|
|
|
|
|
by masklinn
1282 days ago
|
|
> How does using UTF-8 to represent strings help? Because you can represent invalid strings: just leave them as-is and don't try to decode them unless you have to. That’s not UTF8. That’s a bag’o bytes which might be UTF8. Very different thing. > Sure, you can't decode them as code points, but that's actually a pretty unusual thing to do. It’s not, any unicode-aware text processing does it implicitly. This means any such processing has to either perform its own validation that the input is valid, or it may fly off the rails entirely if fed nonsense. This also increases risks if security issues, either outright UBs, or the ability to smuggle payloads through overlong encoding. |
|
True; I was careful not to call it that, but treating strings as UTF-8 by convention does make sense.
> It’s not, any unicode-aware text processing does it implicitly.

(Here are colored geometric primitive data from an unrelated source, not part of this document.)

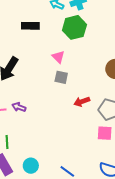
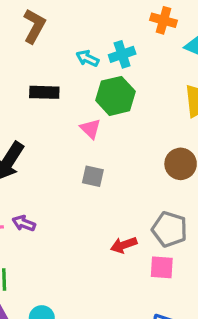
pink triangle: (58, 57) -> (90, 129), moved
red arrow: (82, 102) -> (124, 245), moved

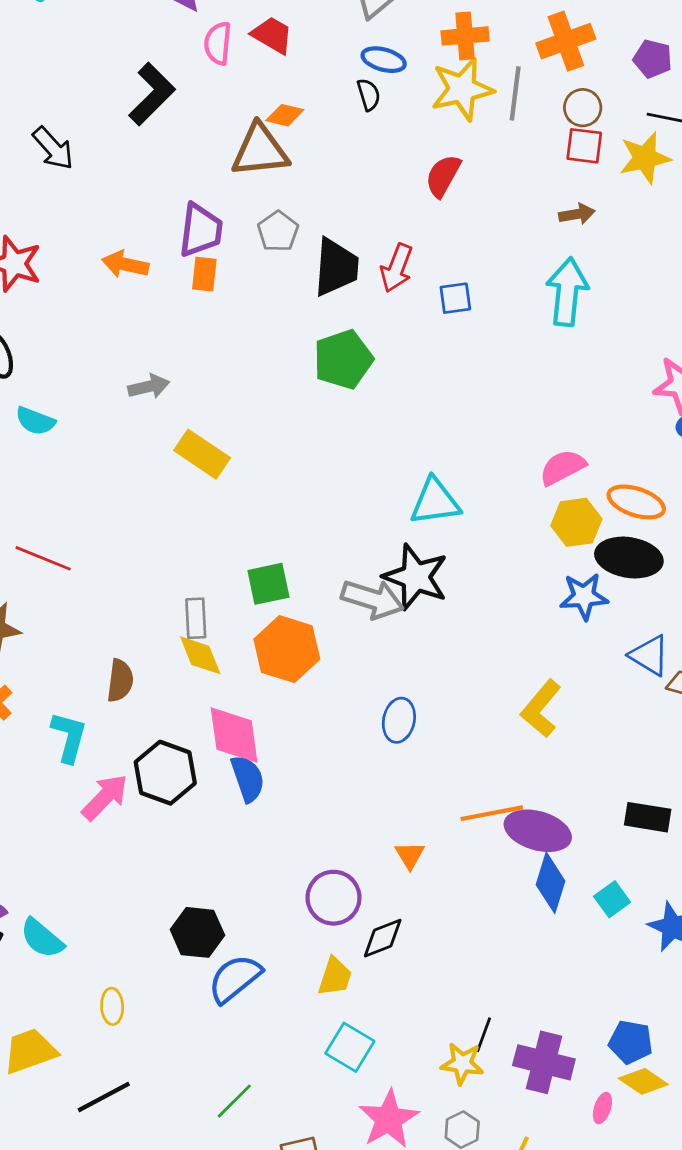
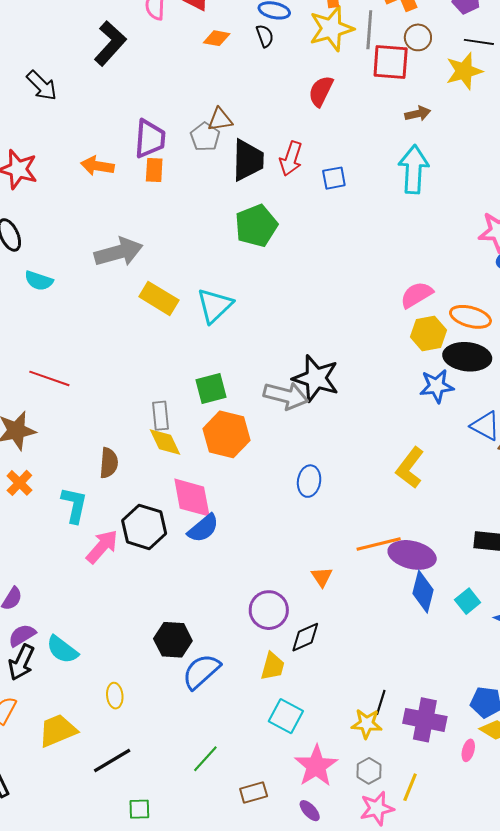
orange diamond: (285, 115) -> (217, 38), moved
red square: (584, 146) -> (391, 62), moved, size x1.4
brown triangle: (260, 151) -> (220, 120), moved, size x0.6
gray arrow: (149, 387) -> (119, 252), size x1.6
cyan triangle: (435, 502) -> (215, 306), moved, turned -33
blue semicircle: (248, 779) -> (203, 528), turned 72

This means any such things processing has to either perform its own validation that the input is valid, or it may fly off the rails entirely if fed nonsense.
In theory, but that's just not how most string operations actually work. If you have two UTF-8 strings and you want to concatenate them, you just concatenate the bytes. It would be ridiculously inefficient to decode the code points in each string and then re-encode them back into a destination buffer. If you have two UTF-8 strings and you want to see if one is a substring of the other and at what byte index, you just look for the bytes of one as a "substring" of the bytes of the other. Again, it would be ridiculously inefficient to decode the code points in each and do matching on code points. But what if the strings aren't valid UTF-8?! Both of those operations work just fine even if the strings aren't valid and produce sensible, intuitive results.
If you're implementing a browser or a terminal that has to actually display UTF-8 as characters then sure, you have to actually decode characters. Similarly, if you're parsing text somehow, then you have to decode characters. But many program only do concatenation and search and other operations like that which are actually implemented in terms of byte sequences, not characters.